Description
“I enjoyed Telémachus thoroughly. The opening chapter is a particular delight, and I read it through several times. It flows smoothly, the characters are well drawn and I hope that it enjoys a wide audience.” –Russell Hill, author of Ghost Trout, The Egret and Lord God Bird (Pleasure Boat Studio)
The novel, Telémachus, is told by the son of a famous contemporary American poet and critic whose reputation is that of a foul-mouthed crank, untrustworthy, and yet approachable. The son, Bobby, remembers the summer when he was thirteen, when his parents allowed him to run wild on his own, to raise himself. His unnamed small town can easily be placed in the Pacific Northwest; it is a seaside town and a tourist mecca. Bobby, who has lived there most of his life, trained as an artist in Paris, where his parents brought him as a little boy. Much of the story takes place in the narrator’s childhood; in certain scenes the quality of memory gives parts of the story an atmosphere of ‘dream time’ or legend, even myth. Bobby, a painter of miniature landscapes, narrates his father’s story as it leads to one night in the summer; he also tells the story of his own life beyond that night. His father had returned to the town after a car accident when his passenger was killed. He’s become even more of an emotional cripple than he was prior to the death he caused. On that memorable night, Bobby, the thirteen-year-old, has a long talk with his father, who later drops acid and is stopped by the police. The story ends at dawn.
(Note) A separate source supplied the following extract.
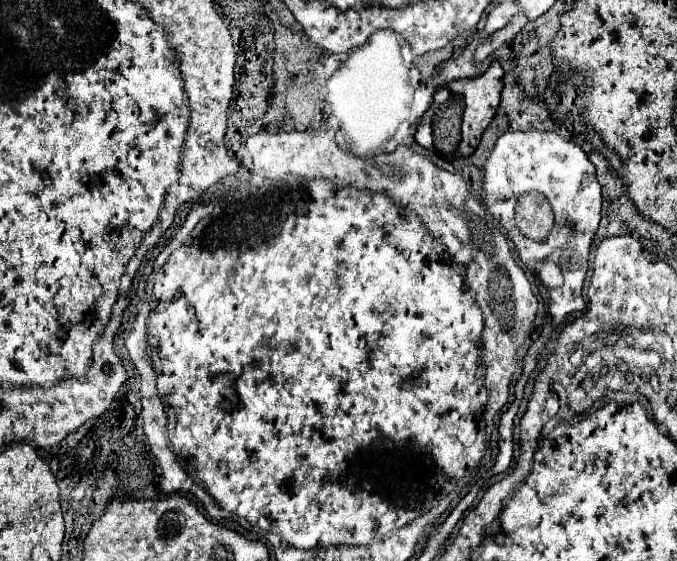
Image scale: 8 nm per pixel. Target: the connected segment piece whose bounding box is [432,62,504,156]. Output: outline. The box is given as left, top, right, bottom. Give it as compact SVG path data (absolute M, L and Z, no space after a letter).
M492 62L492 66L480 78L452 82L450 86L444 86L444 88L440 88L434 94L432 106L440 106L440 102L448 102L448 98L452 98L452 94L460 94L460 98L464 98L464 126L460 128L460 138L458 138L458 142L460 142L460 156L468 156L468 154L472 154L472 150L476 150L484 130L492 122L492 118L496 114L496 108L498 108L498 102L500 102L502 76L504 76L504 72L502 72L500 64Z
Michael Daley is the author of a book of essays, Way Out There (Pleasure Boat Studio, 2007), and several books of poems and translations. His most recent collection of poems is Reinhabited: New & Selected Poems ((Dos Madres, 2022). He is a retired teacher, and the publisher of Empty Bowl.
Books by Michael Daley
The Straits
Angels
Amigos
Yes, Five Poems
Original Sin
The Corn Maiden
Horace: Eleven Odes
To Curve
Moonlight in the Redemptive Forest
Alter Mundus by Lucia Gazzino (tr MDaley)
Of a Feather
Born With
True Heresies
Reinhabited: New & Selected Poems
MICHELE SHARPE, Foreword Review (March / April 2022) –
In Michael Daley’s novel Telémachus, a painter seeks to learn about Mac, the father who abandoned him.
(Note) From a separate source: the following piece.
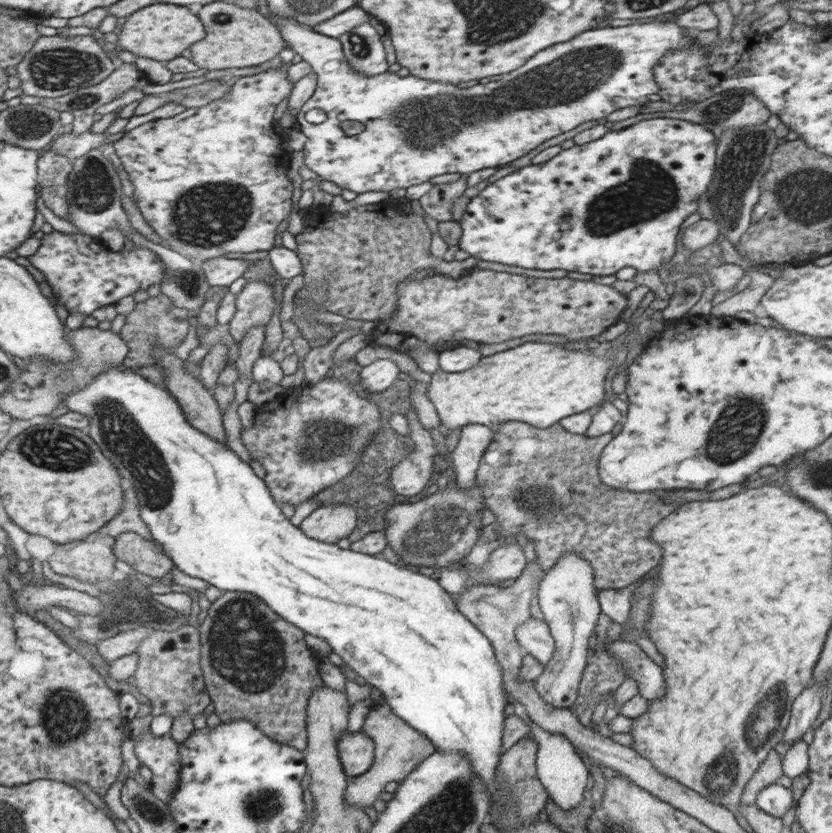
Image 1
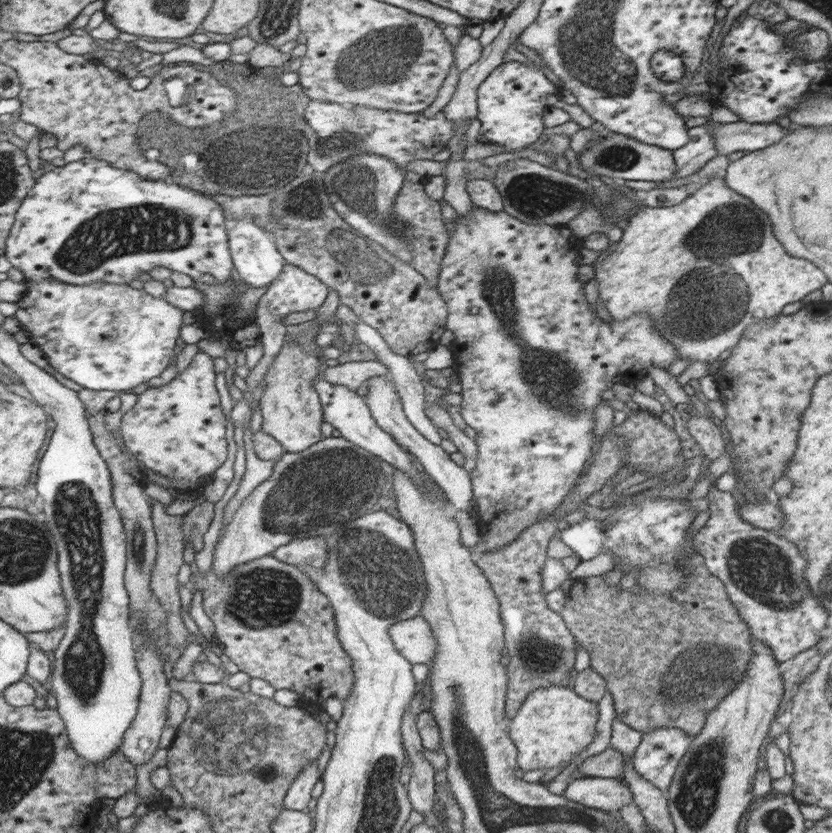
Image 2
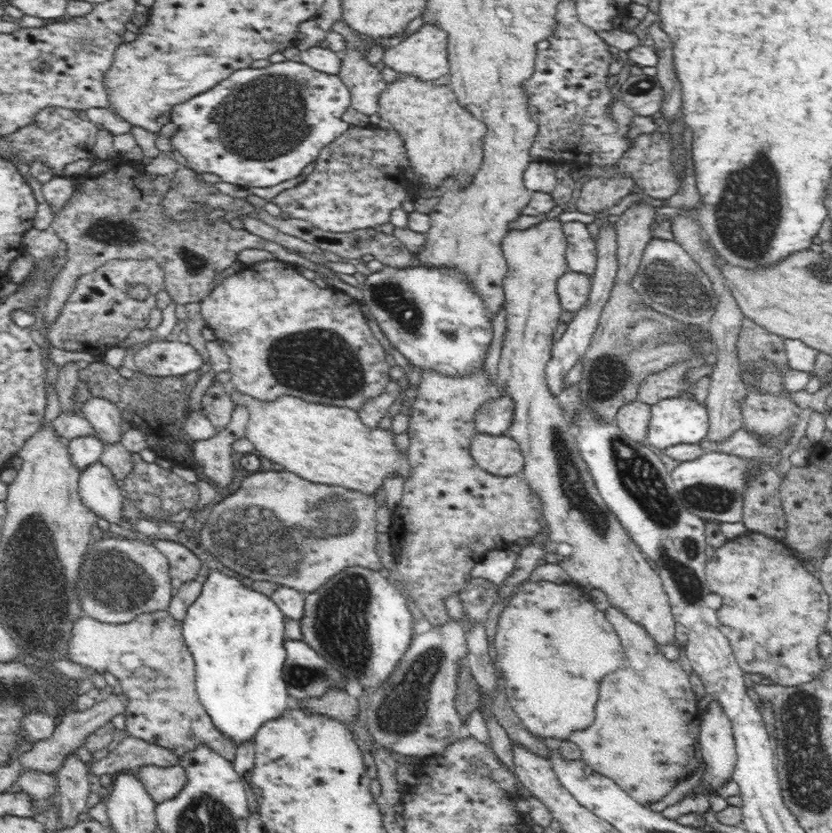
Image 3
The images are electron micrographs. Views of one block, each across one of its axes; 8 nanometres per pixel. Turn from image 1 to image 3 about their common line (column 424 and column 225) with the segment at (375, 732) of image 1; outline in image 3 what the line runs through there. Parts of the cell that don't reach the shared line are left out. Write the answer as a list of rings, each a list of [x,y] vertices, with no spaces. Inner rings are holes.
[[[167,611],[143,613],[126,624],[106,624],[92,617],[83,616],[72,624],[72,638],[68,640],[68,660],[87,666],[94,672],[110,672],[120,682],[128,704],[124,714],[129,736],[141,738],[150,744],[171,750],[182,758],[198,745],[206,745],[228,761],[234,762],[236,745],[222,734],[202,706],[195,689],[195,662],[182,634],[182,620]]]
This update of the tale of Ulysses’s left-behind son includes a flight from accountability, a heroic cycle, and testimonies from a mentor. In it, Bobby hopes to understand his father’s transformation from a famous poet and literary critic into a man who left his son behind. Across five sections, he receives a revelatory series of letters from Mac’s closest friend, after which other friends chime in like a chorus, their voices distinct as they promise to reveal secrets, often talking in circles, even after Bobby asks, “are we there yet?”
The prose is captivating, with powerful descriptive and reflective passages and striking metaphors, as of “the warehouse of my veins,” used to describe Bobby’s obsession with his “one art,” which is embedded in his body. And the cast of characters describes Mac’s “authoritarian views on art and beauty” well, though sometimes these philosophical discussions are forced. Most often, they ably reveal details of how Mac, a “formidable, feared critic,” gave in to his flaws, leading to a terrible event.
With its deep insights into the human condition, the book takes on universal questions of inheritance and the duties of fathers and sons. Bobby wonders if he’s destined to be like his father. At the same time, he wonders how much attention a father owes to his son, and how much forgiveness a son owes to his father. Piecing together information about his father’s secret remorse, Bobby begins to understand how random events can change people forever.
Drawing on classical motifs, the novel Telémachus follows a man’s search for explanations for his father’s abandonment of him.